例文3で使われている「実家暮らし」とは一人暮らしと対比して、実家で暮らしていることを表します。そもそも実家とは、結婚や一人暮らしなどにより離れて暮らしている場合に両親や家族が住んでいる家を表していましたが、近年は一人暮らしと対比して使われるようになりました。

生家の例文

1.去年の夏に岡山旅行をした際、宮本武蔵の生家跡を家族で訪れた。
2.2010年にジョン万次郎の生誕地である土佐清水市中浜に生家が復元された。
3.「いだてん」の主人公の生家の金栗四三の生家は代々酒造業を営む旧家であった。
4.シェイクスピアの生家は小さな博物館として一般公開されていおり、人気の観光名所となっている。
5.彼の生家は、世界遺産になった富岡製糸場のある群馬県富岡市の山あいにあります。

この言葉がよく使われる場面としては、その人が生まれた家を表現したい時などが挙げられます。

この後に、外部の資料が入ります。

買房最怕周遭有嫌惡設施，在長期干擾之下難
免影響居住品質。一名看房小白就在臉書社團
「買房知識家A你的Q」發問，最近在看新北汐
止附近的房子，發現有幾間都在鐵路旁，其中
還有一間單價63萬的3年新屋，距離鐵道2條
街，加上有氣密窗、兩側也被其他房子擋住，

例文1から例文4のように生家は歴史上の偉人が生まれた家を表す時に多く使われます。また、例文5のように現在形でも使われますが、親や家族が住んでいるか否かに関係なく家という建物を表しています。

実家は日常生活でよく使われる言葉です。実家は親や家族が住む家、生家は家という建物自体を意味することを念頭に置いて使い分ければ間違いないでしょう。